When our sufferings seem unbearable, remember Christ, and pity self no longer. The Teacher was humble and lowly, the pupil should be, too. The exalted One shouldered abuse, the underling should, too. The Lord was ill treated, the servant should acquiesce to it, too. It is enough for the disciple to be like his master.
The issue is resemblance. We may follow with faltering step, but we follow nonetheless, as the first believers did. John, like his Master, loved. Stephen, like his Leader, prayed for those who slew him. Paul, like his Teacher, embraced Gentiles. Peter, like his Lord, cared for Jews. The underlings resembled the exalted One. People “took knowledge of them, that they had been with Jesus” (AC 4:13).
The purpose of Christian discipleship is to become increasingly like the Master we love and admire. Jesus set the example for us. He strove to be like someone else He loved and admired, His Father. Jesus sought to reproduce what He saw His Father doing. To Christ, the issue ultimately was not Himself, but someone else, a valued role model, the Father. Similarly, for saints it’s not about us, it’s about someone else we cherish and want to imitate, Jesus, who said, “Everyone, after he has been fully trained, will be like his teacher” (LK 6:40 NAS).
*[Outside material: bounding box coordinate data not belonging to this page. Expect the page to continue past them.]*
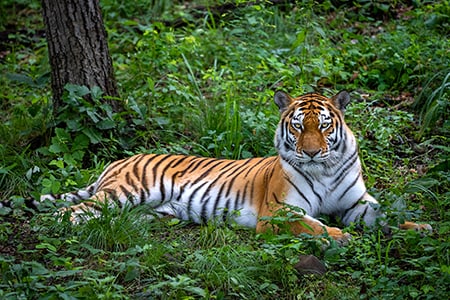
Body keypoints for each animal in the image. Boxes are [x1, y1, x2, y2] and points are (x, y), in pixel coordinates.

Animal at [2, 89, 432, 244]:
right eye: (298, 126)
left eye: (324, 126)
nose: (311, 153)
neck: (324, 171)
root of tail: (119, 160)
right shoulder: (279, 213)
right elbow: (312, 225)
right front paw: (340, 237)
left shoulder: (356, 204)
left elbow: (388, 216)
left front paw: (422, 228)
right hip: (125, 192)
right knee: (73, 212)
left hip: (147, 211)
In our culture, we rarely see apprenticeships, discipleship as it were, where a student is expected to conform to a teacher’s image and likeness. We certainly learn much from our teachers, and want to emulate them in many ways, but this does not come anywhere close to approaching what Christian discipleship entails.
I draw an example from the “Star Wars” movies that have fascinated our culture the last twenty years. In that series, Jedi Knight apprentices are expected to uphold good by becoming like their masters. In one of the series’ final scenes, famous for Yoda’s quote, “When 900 years old you reach, look as good you will not,” the aged master, who remained good for centuries, dies with young Luke at his side. The message comes through loud and clear. Through the ages, Yoda’s stand on behalf of good has been unwavering. He has withstood evil, made a positive difference, lived a life worth imitating. The only hope for good to prevail over evil is for young Luke to live the rest of his days being just like Yoda. Luke was finally able to do this because he accurately assessed the value of Yoda’s life.
We Christians instinctively want our lives to count. For this to happen, we must realize our individual lives are not that consequential in and of themselves.
For our lives to count, we have to move more and more toward the one life that counted most, that ultimately mattered in human history, the life of Jesus. He is Master-Teacher in the sense of being our Ideal of what the best, noblest life is.
Do we appreciate the worth and beauty of Jesus’ life? Do we believe He lived the best life ever lived? Until we accept His life as having been the supreme life worth living, we will not want to reproduce it in our lives. As long as it’s about us, we won’t let our life be swayed by the deep seated principles that swayed Him.
The Christian life entails living again the life of Christ, reenacting His ways, ideas, and perspectives. A worthy disciple of Jesus does consciously and eventually almost unconsciously what he has seen his Master do. We walk His footsteps, see with His eyes, hear with His ears, feel with His heart, touch with His hand.
In sharing the Master’s knowledge, attitude, character, and treatment we are assured we also share the Master’s life. Resemblance gives confidence we’re His.
A missionary, feeling warm blood streaming down from a wound inflicted on him due to his faith, exclaimed, “Now I am a Christian.” Blandina the martyr, being tortured, cried out often in her agony, “Christiana sum,” “A Christian I am.”
These two were not talking about being born again, as if suffering causes salvation. They were saying that in their willingness to be persecuted as Christ was, in their being like Him, they were sensing they truly were His followers. May we find the joy of knowing it is enough for the disciple to be like his master.